A learning curve shows the validation and training score/ error of an estimator for varying numbers of training samples. It is a tool to find out how much we benefit from adding more training data and whether the estimator suffers more from a variance error or a bias error. If both the validation score and the training score converge to a value that is too low with increasing size of the training set, we will not benefit much from more training data. In the following plot you can see an example: naive Bayes roughly converges to a low score.
We will probably have to use an estimator or a parametrization of the current estimator that can learn more complex concepts (i.e. has a lower bias). If the training score is much greater than the validation score for the maximum number of training samples, adding more training samples will most likely increase generalization. In the following plot you can see that the SVM could benefit from more training examples.
Fixing High Bias
- When training and testing errors converge and are high
- No matter how much data we feed the model, the model cannot represent the underlying relationship and has high systematic error
- Poor fit
- Poor generalization
A high bias model has few parameters and may result in underfitting. Essentially we’re trying to fit an overly simplistic hypothesis, for example linear where we should be looking for a higher order polynomial. In a high bias situation, training and cross-validation error are both high and more training data is unlikely to help much.
- find more features
- add polynomial features
- increase parameters (more hidden layer neurons, for example)
- decrease regularization
Fixing High variance
- When there is a large gap between the errors
- Require data to improve
- Can simplify the model with fewer or less complex features
Variance is the opposite problem, having lots of parameters, which carries a risk of overfitting. If we are overfitting, the algorithm fits the training set well, but has high cross-validation and testing error. If we see low training set error, with cross-validation error trending downward, then the gap between them might be narrowed by training on more data.
- more training data
- reduce number of features, manually or using a model selection algorithm
- increase regularization
Why does the training accuracy start so high, then suddenly drop?

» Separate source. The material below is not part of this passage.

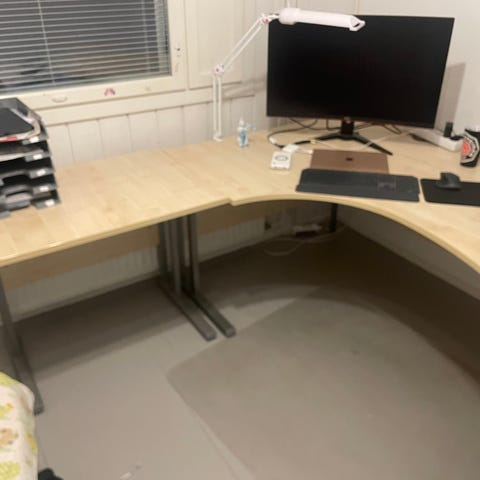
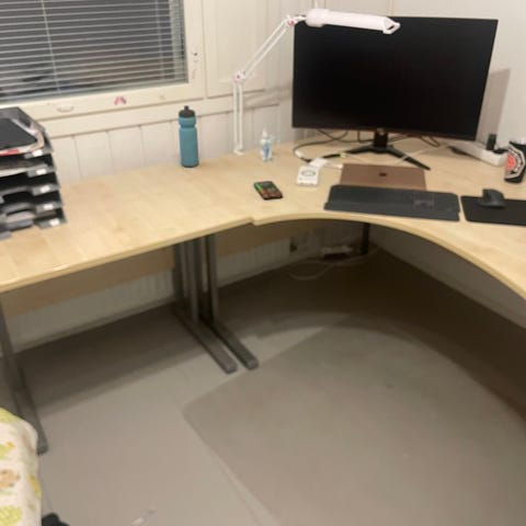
+ water bottle [176,104,199,168]
+ smartphone [253,180,284,201]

It is normal that your training accuracy goes down when the dataset size grows. Think of it this way: when you have fewer samples (imagine that you have just one, at the extreme) it is easy to fit a model that has good accuracy for the training data, however that fitted model is not going to generalize well for test data. As you increase the dataset size, in general it is going to be harder to fit the training data, but hopefully your results generalize better for the test data.
The Trade-Off
There is no escaping the relationship between bias and variance in machine learning.
- Increasing the bias will decrease the variance.

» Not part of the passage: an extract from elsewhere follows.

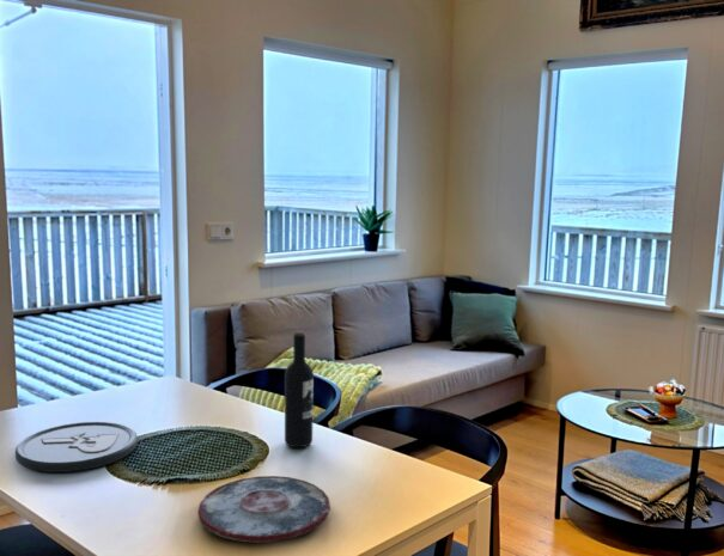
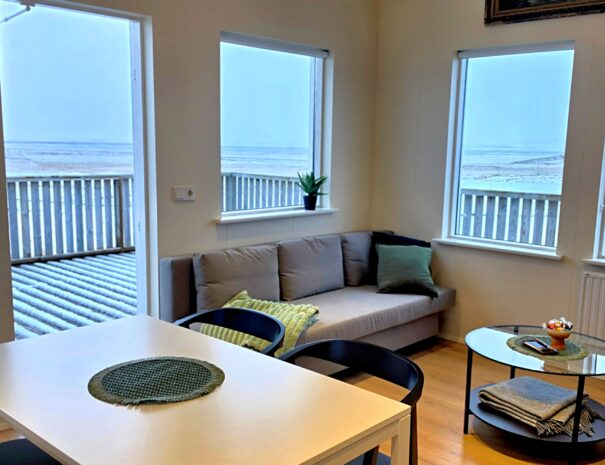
- wine bottle [284,330,315,448]
- plate [196,475,331,544]
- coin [14,421,139,473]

- Increasing the variance will decrease the bias.
There is a trade-off at play between these two concerns and the algorithms you choose and the way you choose to configure them are finding different balances in this trade-off for your problem
In reality, we cannot calculate the real bias and variance error terms because we do not know the actual underlying target function. Nevertheless, as a framework, bias and variance provide the tools to understand the behavior of machine learning algorithms in the pursuit of predictive performance.
Below are two examples of configuring the bias-variance trade-off for specific algorithms:
- The k-nearest neighbors algorithm has low bias and high variance, but the trade-off can be changed by increasing the value of k which increases the number of neighbors that contribute t the prediction and in turn increases the bias of the model.
- The support vector machine algorithm has low bias and high variance, but the trade-off can be changed by increasing the C parameter that influences the number of violations of the margin allowed in the training data which increases the bias but decreases the variance.